El exfutbolista argentino rememora en La Noche de Aimar cómo el fútbol se convirtió en su "gran refugio" desde niño. "Fue mi primer amor y no exagero. No necesitaba un amigo, necesitaba un balón", confiesa a Aimar Bretos.

"El balón fue mi primer amor y no exagero", confiesa Jorge Valdano a Aimar Bretos. No necesitaba un amigo, necesitaba un balón", recuerda el argentino. Y ahí, cualquier elemento le servía para recrear un partido: "Si había un muro era la portería y yo le tiraba. Dominar a la pelota fue mi primer gran desafío".
Con el tiempo, ese "sueño" se hizo realidad. "Llegó el fútbol como medio de vida, y ahí es cuando al llenarse de presiones, necesité una pasión sustitutoria, que fueron los libros, otro gran refugio", reconoce el exfutbolista, explicando que "sus dos gran pasiones" se convirtieron en "su medio de vida". Eso sí, según confiesa a Bretos "nunca" ha dejado de sentirse ligado al fútbol.

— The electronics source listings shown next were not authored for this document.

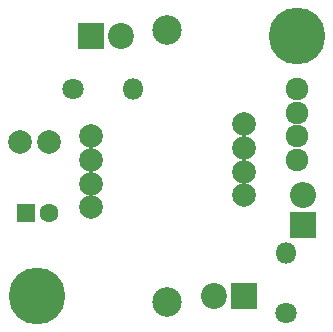
<source format=gts>
G04 #@! TF.FileFunction,Soldermask,Top*
%FSLAX46Y46*%
G04 Gerber Fmt 4.6, Leading zero omitted, Abs format (unit mm)*
G04 Created by KiCad (PCBNEW 4.0.7-e2-6376~58~ubuntu16.04.1) date Mon May 21 22:34:23 2018*
%MOMM*%
%LPD*%
G01*
G04 APERTURE LIST*
%ADD10C,0.100000*%
%ADD11C,2.500000*%
%ADD12C,2.000000*%
%ADD13R,1.600000X1.600000*%
%ADD14C,1.600000*%
%ADD15R,2.200000X2.200000*%
%ADD16C,2.200000*%
%ADD17O,2.200000X2.200000*%
%ADD18C,4.800000*%
%ADD19C,1.800000*%
%ADD20O,1.800000X1.800000*%
%ADD21C,1.924000*%
G04 APERTURE END LIST*
D10*
D11*
X168000000Y-95750000D03*
X168000000Y-72750000D03*
D12*
X155500000Y-82250000D03*
X158000000Y-82250000D03*
D13*
X156000000Y-88250000D03*
D14*
X158000000Y-88250000D03*
D15*
X174500000Y-95250000D03*
D16*
X171960000Y-95250000D03*
D15*
X161500000Y-73250000D03*
D16*
X164040000Y-73250000D03*
D15*
X179500000Y-89250000D03*
D17*
X179500000Y-86710000D03*
D18*
X157000000Y-95250000D03*
X179000000Y-73250000D03*
D19*
X178000000Y-96750000D03*
D20*
X178000000Y-91670000D03*
D19*
X160000000Y-77750000D03*
D20*
X165080000Y-77750000D03*
D21*
X179000000Y-83750000D03*
X179000000Y-81750000D03*
X179000000Y-79750000D03*
X179000000Y-77750000D03*
D12*
X161500000Y-87750000D03*
X161500000Y-85750000D03*
X161500000Y-83750000D03*
X161500000Y-81750000D03*
X174500000Y-86750000D03*
X174500000Y-84750000D03*
X174500000Y-82750000D03*
X174500000Y-80750000D03*
M02*

</source>
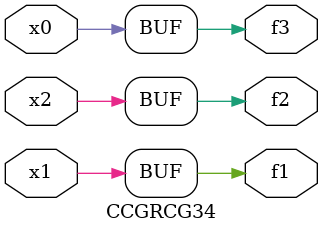
<source format=v>
module CCGRCG34(
	input x0, x1, x2,
	output f1, f2, f3
);
	assign f1 = x1;
	assign f2 = x2;
	assign f3 = x0;
endmodule

</source>
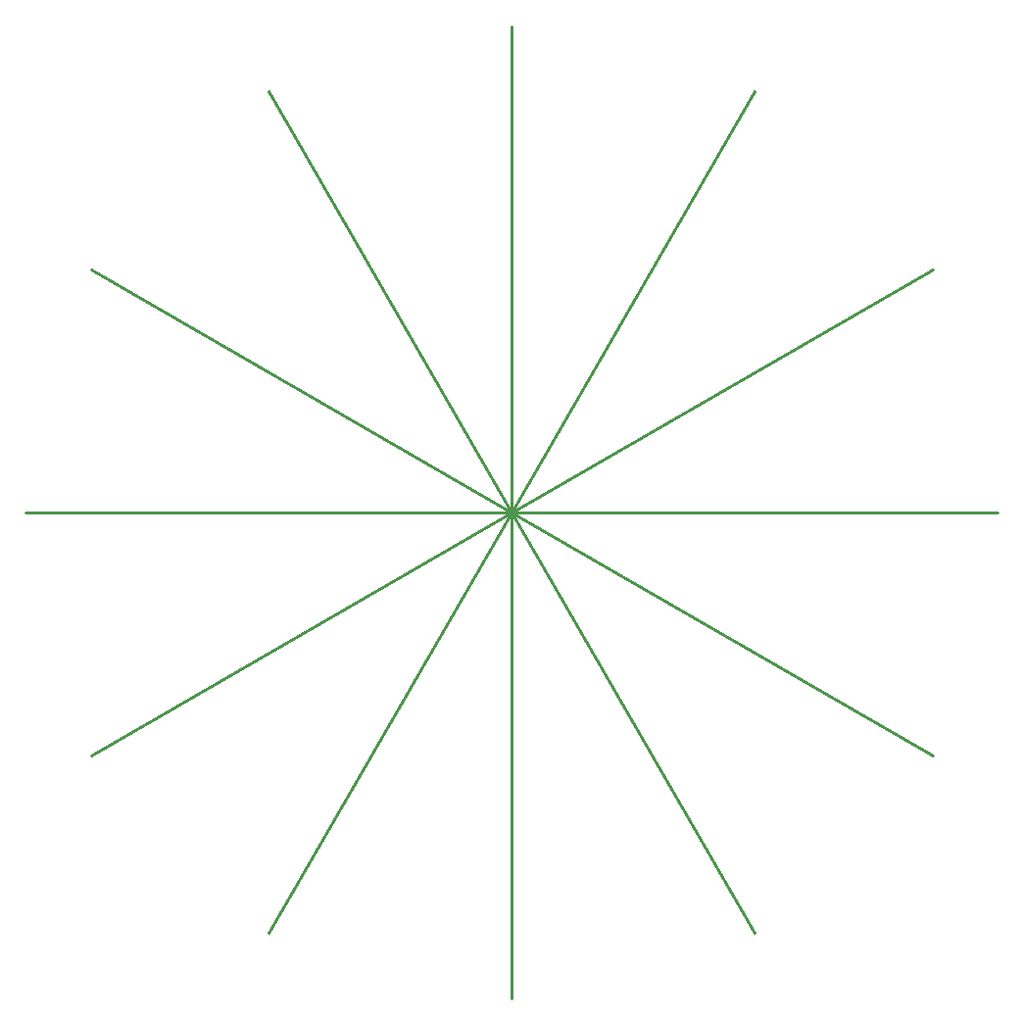
<source format=gbr>
G04 CAM350 V10.2.0 (Build 386) Date:  Sat Feb 01 15:25:49 2025 *
G04 Database: c:\users\comp1\desktop\ajinkya_\gerber data\round 115\round_pcb1.cam *
G04 Layer 41: Layer_41 *
%FSLAX24Y24*%
%MOIN*%
%SFA1.000B1.000*%

%MIA0B0*%
%IPPOS*%
%ADD27C,0.00984*%
%LNLayer_41*%
%LPD*%
G54D27*
X0Y0D02*
G01X-8268Y14320D01*
X0Y0D02*
G01X-14320Y8268D01*
X0Y0D02*
G01X-16535D01*
X0D02*
G01X-14320Y-8268D01*
X0Y0D02*
G01X-8268Y-14320D01*
X0Y0D02*
G01Y-16535D01*
Y0D02*
G01X8268Y-14320D01*
X0Y0D02*
G01X14320Y-8268D01*
X0Y0D02*
G01X14320Y-8268D01*
X0Y0D02*
G01X16535D01*
X0D02*
G01X14320Y8268D01*
X0Y0D02*
G01X8268Y14320D01*
X0Y0D02*
G01Y16535D01*
M02*

</source>
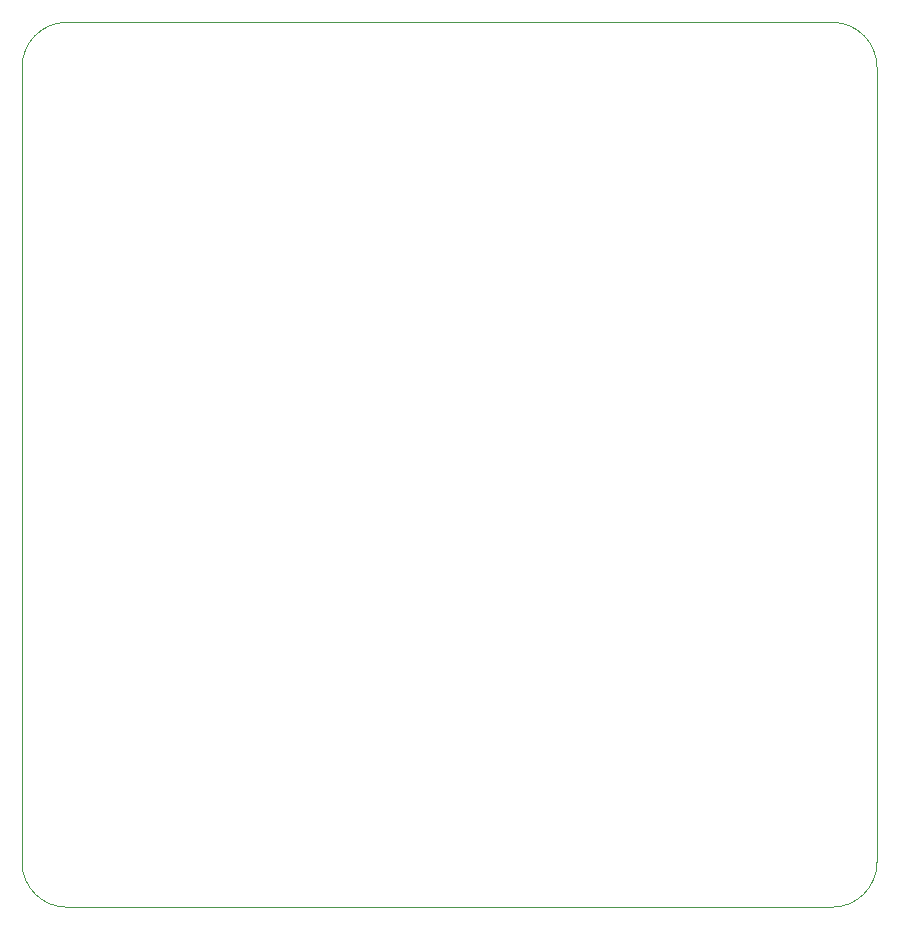
<source format=gbr>
G04 #@! TF.GenerationSoftware,KiCad,Pcbnew,(5.1.2-1)-1*
G04 #@! TF.CreationDate,2019-08-26T08:20:16+10:00*
G04 #@! TF.ProjectId,output-register,6f757470-7574-42d7-9265-676973746572,rev?*
G04 #@! TF.SameCoordinates,Original*
G04 #@! TF.FileFunction,Profile,NP*
%FSLAX46Y46*%
G04 Gerber Fmt 4.6, Leading zero omitted, Abs format (unit mm)*
G04 Created by KiCad (PCBNEW (5.1.2-1)-1) date 2019-08-26 08:20:16*
%MOMM*%
%LPD*%
G04 APERTURE LIST*
%ADD10C,0.100000*%
G04 APERTURE END LIST*
D10*
X181102000Y-65278000D02*
X181102000Y-132588000D01*
X112522000Y-61468000D02*
X177292000Y-61468000D01*
X108712000Y-132588000D02*
X108712000Y-65278000D01*
X177292000Y-136398000D02*
X112522000Y-136398000D01*
X112522000Y-136398000D02*
G75*
G02X108712000Y-132588000I0J3810000D01*
G01*
X181102000Y-132588000D02*
G75*
G02X177292000Y-136398000I-3810000J0D01*
G01*
X177292000Y-61468000D02*
G75*
G02X181102000Y-65278000I0J-3810000D01*
G01*
X108712000Y-65278000D02*
G75*
G02X112522000Y-61468000I3810000J0D01*
G01*
M02*

</source>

El impacto de la muerte de su padre
El exdelantero blanco recuerda que su padre falleció cuando él tenía apenas cuatro años, una ausencia que lo marcó profundamente. Valdano define aquella situación como "un problema" en su formación dentro de un mundo que ha sido históricamente "muy masculino". "Ahora hemos agrandado la cancha y es increíble que las mujeres también puedan vivir de esta pasión, porque es increíble que el juego más popular del mundo haya descartado un siglo a la mitad de la población", reflexiona.
En ese contexto, Valdano explica cómo la falta de una figura paterna influyó en decisiones importantes de su adolescencia. "Cuando a los 16 o 17 años tenía que tomar decisiones que comprometían mi vida, necesitaba la voz de un adulto, de alguien cercano y ahí no la tuve. Mi madre no sabía nada de fútbol", reconoce.
Así, muchas de las decisiones las tomó "sin pensar lo suficiente", o "sin que nadie pensara por él", admite. Con 19 años llegó a España y la "cadena de consecuencias" fue infinita. "Tomamos cuatro o cinco decisiones en la vida que son determinantes, no muchas más", comenta Valdano, remarcando que por su parte asegura haber "tomado bien todas" . "No me arrepiento de ninguna".